I had watched a considerable part of the confirmation hearing and thought that Roberts had handled the process quite well. It was fairly obvious that he was quite a conservative nominee, but I did not think that should matter much. He was as qualified as anyone in the United States, even though he was fairly young for a Supreme Court nominee. Somewhat naively, I believed that the vote for his approval, whether in committee or in the full Senate should be based on merit and temperament rather than political drift.
I carefully composed my letter and hit the “send” key. I received a timely, well-written response from the Office of the Senator, and it was more than I had expected. Although the letter had the readability and content of a plain-vanilla reply written for general purposes, it was quite thoughtful and seemed genuine. Actually, I was pleased to have received any response at all. Even though I suspected that the letter had been written by a junior staffer, it seemed to have been well-reasoned and, possibly, honed by the Senator himself prior to distribution. All and all, I was satisfied with his response even though I thought his vote went the wrong way. 4 years later, I am not so sure. Maybe I made a rookie mistake. Who knows? I suspect that it is too early to tell.
It took quite awhile before I wrote another letter. I drafted the next one to Senator Durbin several months ago. I don’t recall much of the specific language, but the gist of my letter centered around the Senator’s whereabouts in the health care debate. I had read his statements on his website, but I was curious as to why his public profile on the topic was so low. This was the period when Baucus and his gang of an indeterminate number ran the health care show (seems like eons ago, doesn’t it?). Was Senator Durbin, as Majority Whip, staying out-of-the-way until final vote tally time, getting ready for the big-whip, or what? Anyway, I thought that I might make a rather general inquiry as to his involvement in the process.

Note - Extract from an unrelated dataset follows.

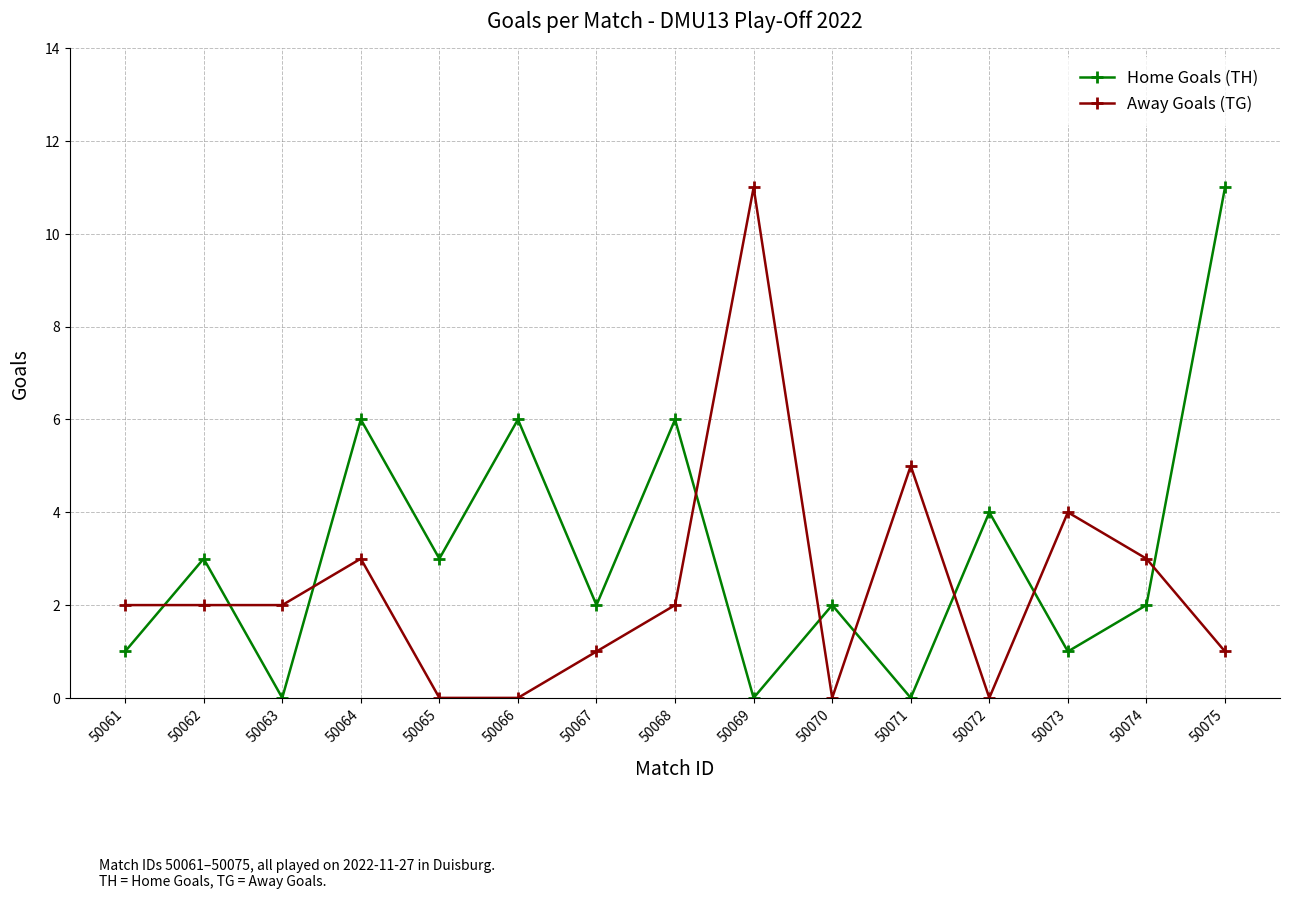

Rank the series by their average value, from lowest to highest.

Away Goals (TG), Home Goals (TH)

It was about 3 weeks later that I received a reply. OK, a little tardy, but it was a response. It was also, disappointingly, quite general and bland. I remember thinking that it wasn’t much better than a grammatically correct high school term paper. I gave it a grade of C+. It would have been a B- had it been delivered a little more promptly. The letter had not really delivered anything other than the most general of platitudes. Disgusted with this response, I figured that I was done writing letters to my Senator – that is, until I read a short piece by the economist, Paul Krugman.
This is the piece that inspired me to write letter # 3 to Senator Durbin: http://krugman.blogs.nytimes.com/2010/02/05/the-senate-becomes-a-polish-joke/
My letter of inquiry was fired off almost the instant that I had finished reading the Krugman article. I wanted to know what Senator Durbin’s opinion was, if he had one, on the Krugman piece. Was the Senate indeed becoming a joke where, like in 17th century Poland, any Senator could stand up and scream, “No,” and the whole process would come to a halt? It seemed a fair enough question. After all, this was a question from a liberal citizen from Springfield, Illinois, to a liberal Senator from Springfield, Illinois (I believe we even had the same barber in the 1970’s) about a piece written by a liberal economist? This would just be three ordinary, middle-age guys comparing notes, right? Wrong.
It’s been about 5 weeks now, and not a peep. Maybe the interns are on break . . . .
5 years – 3 letters – 2 replies – 1 still in draft form??
(Update May 12, 2010 : A full 2 months since my original inquiry and still no reply. I think it’s safe to assume that I can stop waiting. Not a bit surprised though. I believe that I can safely infer that the Senator’s Office only replies to mail inquiries that are convenient or self-serving.)